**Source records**
■ ■ ■ ■
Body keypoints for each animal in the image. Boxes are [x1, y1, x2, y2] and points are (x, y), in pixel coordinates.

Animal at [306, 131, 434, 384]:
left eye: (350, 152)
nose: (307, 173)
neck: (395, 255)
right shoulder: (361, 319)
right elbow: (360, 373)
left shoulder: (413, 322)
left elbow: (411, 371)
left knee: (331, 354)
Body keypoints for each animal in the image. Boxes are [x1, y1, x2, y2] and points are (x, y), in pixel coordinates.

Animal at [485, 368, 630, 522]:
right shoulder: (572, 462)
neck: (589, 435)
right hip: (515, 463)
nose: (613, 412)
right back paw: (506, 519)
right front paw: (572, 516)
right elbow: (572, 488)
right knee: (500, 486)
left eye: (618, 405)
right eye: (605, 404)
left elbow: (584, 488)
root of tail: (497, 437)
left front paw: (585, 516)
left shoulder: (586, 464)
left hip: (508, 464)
■ ■ ■ ■
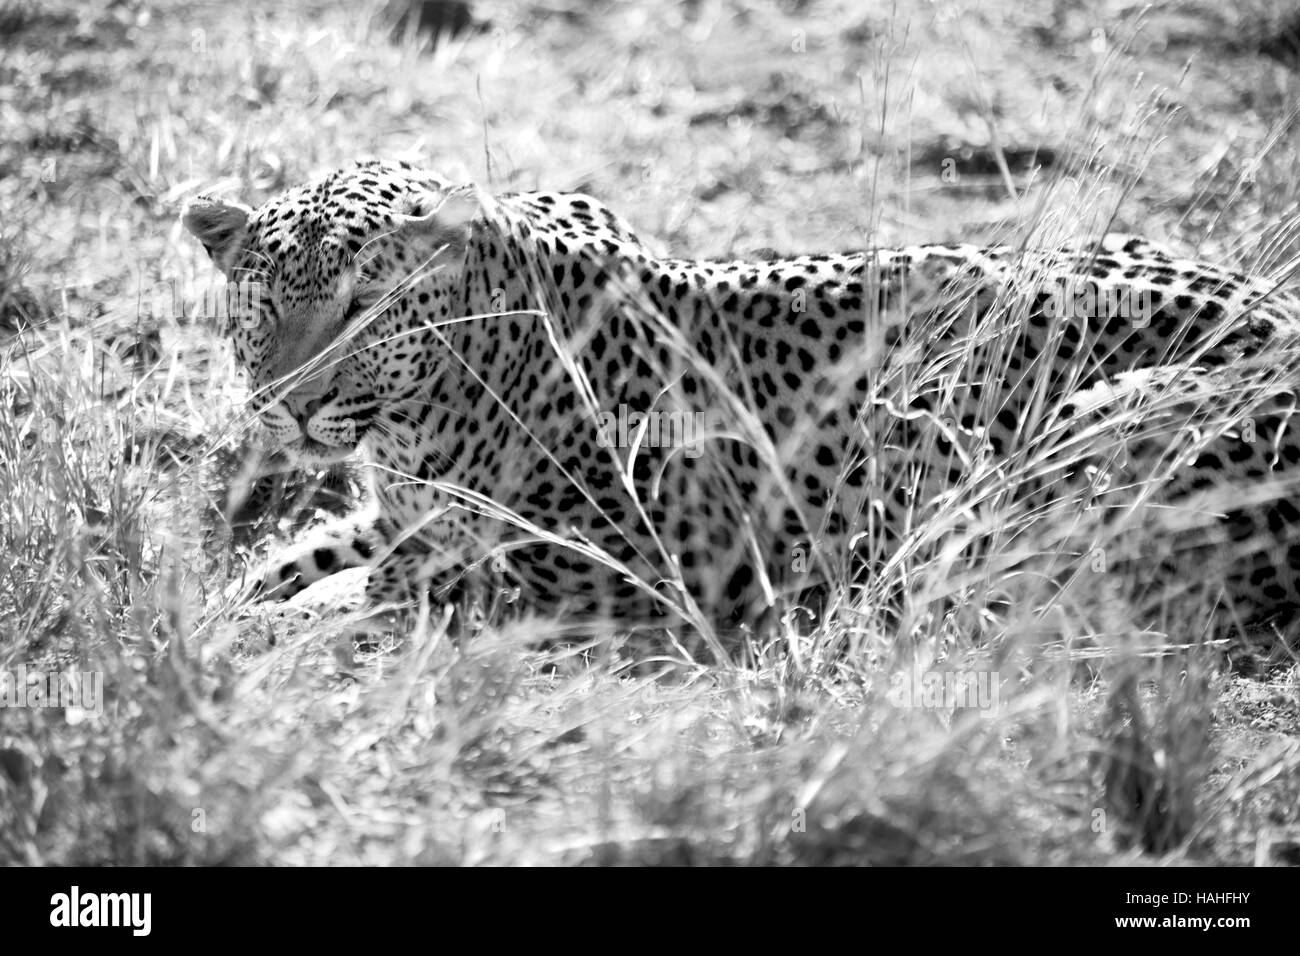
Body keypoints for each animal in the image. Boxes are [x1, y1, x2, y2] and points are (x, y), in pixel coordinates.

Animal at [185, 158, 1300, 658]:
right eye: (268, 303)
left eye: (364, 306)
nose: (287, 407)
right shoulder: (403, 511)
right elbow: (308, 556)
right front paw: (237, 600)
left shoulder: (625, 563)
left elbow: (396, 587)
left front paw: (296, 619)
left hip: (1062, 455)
■ ■ ■ ■
**What this task involves**
Could you return exactly the lines above from the line with "right shoulder: (403, 511)" to the line with "left hip: (1062, 455)", both included, and nothing else?

**Task answer**
right shoulder: (403, 511)
right elbow: (308, 556)
right front paw: (237, 600)
left shoulder: (625, 563)
left elbow: (396, 587)
left front paw: (296, 619)
left hip: (1062, 455)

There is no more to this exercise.